Data listing:

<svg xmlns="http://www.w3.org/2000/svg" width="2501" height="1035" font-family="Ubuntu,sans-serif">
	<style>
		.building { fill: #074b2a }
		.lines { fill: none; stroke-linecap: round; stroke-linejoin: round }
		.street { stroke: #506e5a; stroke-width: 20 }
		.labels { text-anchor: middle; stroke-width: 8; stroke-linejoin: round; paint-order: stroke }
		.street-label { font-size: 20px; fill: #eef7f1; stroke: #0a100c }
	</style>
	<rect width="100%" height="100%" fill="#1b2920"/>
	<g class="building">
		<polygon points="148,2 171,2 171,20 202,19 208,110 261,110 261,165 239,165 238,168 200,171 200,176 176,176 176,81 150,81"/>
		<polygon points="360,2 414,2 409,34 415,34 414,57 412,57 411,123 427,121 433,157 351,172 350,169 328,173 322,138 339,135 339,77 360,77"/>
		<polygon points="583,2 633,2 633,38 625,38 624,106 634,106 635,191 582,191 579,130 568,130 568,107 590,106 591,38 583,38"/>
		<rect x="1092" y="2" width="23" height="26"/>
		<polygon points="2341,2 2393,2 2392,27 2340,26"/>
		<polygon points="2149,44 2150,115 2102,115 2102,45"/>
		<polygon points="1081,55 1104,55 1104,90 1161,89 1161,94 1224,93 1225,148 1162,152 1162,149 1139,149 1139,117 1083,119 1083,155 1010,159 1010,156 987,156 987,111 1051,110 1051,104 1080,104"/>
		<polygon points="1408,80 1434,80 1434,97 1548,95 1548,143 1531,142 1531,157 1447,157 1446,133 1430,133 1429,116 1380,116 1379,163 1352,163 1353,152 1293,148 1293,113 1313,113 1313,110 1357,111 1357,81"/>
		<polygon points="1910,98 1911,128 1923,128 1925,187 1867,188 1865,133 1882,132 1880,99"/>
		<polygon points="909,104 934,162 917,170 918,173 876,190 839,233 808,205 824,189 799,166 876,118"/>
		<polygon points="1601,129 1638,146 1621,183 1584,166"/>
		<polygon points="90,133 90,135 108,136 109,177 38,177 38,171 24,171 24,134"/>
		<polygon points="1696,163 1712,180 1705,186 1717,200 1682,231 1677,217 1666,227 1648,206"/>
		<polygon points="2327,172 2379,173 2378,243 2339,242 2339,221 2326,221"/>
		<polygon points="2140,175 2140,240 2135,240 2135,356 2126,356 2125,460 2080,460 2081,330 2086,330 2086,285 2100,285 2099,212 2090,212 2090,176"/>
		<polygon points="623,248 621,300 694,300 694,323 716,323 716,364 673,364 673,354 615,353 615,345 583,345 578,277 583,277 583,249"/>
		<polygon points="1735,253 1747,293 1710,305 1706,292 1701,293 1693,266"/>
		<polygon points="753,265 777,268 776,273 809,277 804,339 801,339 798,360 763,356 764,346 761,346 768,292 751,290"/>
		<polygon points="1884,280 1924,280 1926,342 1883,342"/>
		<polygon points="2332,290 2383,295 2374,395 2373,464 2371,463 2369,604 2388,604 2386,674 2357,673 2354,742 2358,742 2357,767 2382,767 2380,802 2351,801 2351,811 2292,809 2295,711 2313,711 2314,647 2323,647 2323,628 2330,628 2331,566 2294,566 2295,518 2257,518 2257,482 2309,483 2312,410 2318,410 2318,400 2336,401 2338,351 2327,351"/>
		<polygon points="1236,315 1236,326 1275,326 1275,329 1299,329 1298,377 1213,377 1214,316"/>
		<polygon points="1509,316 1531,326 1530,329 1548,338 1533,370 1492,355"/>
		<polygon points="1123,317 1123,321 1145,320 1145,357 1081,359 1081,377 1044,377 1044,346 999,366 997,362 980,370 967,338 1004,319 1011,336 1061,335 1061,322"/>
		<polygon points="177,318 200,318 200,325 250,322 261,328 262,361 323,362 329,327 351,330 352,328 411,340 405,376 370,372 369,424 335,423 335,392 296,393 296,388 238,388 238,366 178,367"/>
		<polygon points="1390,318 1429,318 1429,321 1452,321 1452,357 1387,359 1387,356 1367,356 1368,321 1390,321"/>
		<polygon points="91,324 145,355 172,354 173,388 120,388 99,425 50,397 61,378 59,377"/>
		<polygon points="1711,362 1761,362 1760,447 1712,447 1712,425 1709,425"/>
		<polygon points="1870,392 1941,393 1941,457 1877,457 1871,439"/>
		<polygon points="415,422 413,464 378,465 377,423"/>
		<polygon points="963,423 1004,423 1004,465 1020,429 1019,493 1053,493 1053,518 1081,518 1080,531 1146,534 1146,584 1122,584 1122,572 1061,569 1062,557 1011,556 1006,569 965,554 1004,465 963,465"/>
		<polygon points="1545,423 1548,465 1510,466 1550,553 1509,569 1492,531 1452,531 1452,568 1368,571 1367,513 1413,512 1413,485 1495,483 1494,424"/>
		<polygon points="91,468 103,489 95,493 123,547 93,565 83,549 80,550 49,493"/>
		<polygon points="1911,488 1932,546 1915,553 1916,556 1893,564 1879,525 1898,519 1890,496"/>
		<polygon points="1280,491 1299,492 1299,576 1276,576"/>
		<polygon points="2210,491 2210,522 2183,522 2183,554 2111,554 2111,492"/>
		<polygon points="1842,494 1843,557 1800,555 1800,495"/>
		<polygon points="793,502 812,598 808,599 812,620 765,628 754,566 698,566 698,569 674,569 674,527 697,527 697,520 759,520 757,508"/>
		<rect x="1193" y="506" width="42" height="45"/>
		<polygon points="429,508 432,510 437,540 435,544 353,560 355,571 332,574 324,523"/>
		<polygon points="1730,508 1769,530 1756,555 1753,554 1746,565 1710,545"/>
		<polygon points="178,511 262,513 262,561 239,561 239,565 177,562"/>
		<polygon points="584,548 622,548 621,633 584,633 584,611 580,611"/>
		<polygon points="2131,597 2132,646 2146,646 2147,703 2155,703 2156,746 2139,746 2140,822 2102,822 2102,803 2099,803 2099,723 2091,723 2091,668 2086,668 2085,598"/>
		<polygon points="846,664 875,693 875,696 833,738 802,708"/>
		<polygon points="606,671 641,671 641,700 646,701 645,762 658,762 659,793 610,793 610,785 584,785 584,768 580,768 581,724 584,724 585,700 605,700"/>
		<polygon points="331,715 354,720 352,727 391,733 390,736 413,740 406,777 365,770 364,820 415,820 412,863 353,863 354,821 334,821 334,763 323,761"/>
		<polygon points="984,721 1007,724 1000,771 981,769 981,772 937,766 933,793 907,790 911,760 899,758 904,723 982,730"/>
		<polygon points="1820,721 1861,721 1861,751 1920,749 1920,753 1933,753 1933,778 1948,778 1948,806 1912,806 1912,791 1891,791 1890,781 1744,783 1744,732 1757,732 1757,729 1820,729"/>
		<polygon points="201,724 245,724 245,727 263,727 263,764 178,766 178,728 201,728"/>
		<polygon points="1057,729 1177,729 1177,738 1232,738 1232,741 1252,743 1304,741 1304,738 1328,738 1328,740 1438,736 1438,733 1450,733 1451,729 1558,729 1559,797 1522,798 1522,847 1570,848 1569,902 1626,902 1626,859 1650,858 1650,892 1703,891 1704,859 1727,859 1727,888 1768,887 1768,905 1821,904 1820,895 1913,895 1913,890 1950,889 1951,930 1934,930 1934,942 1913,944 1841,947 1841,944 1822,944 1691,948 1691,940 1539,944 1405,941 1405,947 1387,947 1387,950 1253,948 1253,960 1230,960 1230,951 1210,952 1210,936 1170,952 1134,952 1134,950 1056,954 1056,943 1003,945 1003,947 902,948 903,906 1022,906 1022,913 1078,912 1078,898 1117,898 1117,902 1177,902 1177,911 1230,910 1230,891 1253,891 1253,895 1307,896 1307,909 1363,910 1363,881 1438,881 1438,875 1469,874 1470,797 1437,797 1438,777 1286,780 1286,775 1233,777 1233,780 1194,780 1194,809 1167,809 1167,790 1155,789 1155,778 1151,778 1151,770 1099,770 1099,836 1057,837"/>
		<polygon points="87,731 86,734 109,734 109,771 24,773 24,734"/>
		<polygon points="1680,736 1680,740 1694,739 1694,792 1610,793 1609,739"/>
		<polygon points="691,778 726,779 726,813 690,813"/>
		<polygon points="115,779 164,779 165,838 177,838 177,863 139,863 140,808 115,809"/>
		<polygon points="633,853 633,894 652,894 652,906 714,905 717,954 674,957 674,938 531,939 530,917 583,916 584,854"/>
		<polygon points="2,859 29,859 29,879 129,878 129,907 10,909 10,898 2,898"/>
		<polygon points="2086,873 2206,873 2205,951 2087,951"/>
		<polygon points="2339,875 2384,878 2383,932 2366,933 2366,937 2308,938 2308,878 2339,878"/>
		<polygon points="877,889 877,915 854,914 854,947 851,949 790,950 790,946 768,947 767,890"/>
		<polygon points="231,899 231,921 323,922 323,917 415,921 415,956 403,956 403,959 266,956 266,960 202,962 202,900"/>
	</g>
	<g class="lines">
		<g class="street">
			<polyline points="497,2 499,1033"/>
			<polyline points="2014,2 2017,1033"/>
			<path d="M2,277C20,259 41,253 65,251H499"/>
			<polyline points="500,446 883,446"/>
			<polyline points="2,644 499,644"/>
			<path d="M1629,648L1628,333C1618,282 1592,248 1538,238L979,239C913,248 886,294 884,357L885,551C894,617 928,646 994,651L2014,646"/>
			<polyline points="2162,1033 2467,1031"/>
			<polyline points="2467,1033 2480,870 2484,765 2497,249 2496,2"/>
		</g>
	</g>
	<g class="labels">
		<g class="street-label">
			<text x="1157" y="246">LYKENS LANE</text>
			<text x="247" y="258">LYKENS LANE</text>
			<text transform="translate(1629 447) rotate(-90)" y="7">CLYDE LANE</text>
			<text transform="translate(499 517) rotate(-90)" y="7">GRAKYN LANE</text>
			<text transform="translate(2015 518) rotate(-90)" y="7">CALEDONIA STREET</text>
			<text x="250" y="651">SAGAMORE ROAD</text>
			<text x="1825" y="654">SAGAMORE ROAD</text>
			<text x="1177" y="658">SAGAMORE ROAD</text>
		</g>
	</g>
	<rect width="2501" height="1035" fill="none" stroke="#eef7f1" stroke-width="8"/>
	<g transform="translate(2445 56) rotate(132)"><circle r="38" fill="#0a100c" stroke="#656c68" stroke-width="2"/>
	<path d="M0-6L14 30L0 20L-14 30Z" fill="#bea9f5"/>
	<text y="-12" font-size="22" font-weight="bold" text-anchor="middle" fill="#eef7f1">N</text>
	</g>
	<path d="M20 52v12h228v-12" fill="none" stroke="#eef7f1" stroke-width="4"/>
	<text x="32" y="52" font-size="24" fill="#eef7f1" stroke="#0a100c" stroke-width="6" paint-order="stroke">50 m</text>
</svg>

Task goal:
Go through the material and copy out every line with "lines" in it.

Response to the task:
		.lines { fill: none; stroke-linecap: round; stroke-linejoin: round }
	<g class="lines">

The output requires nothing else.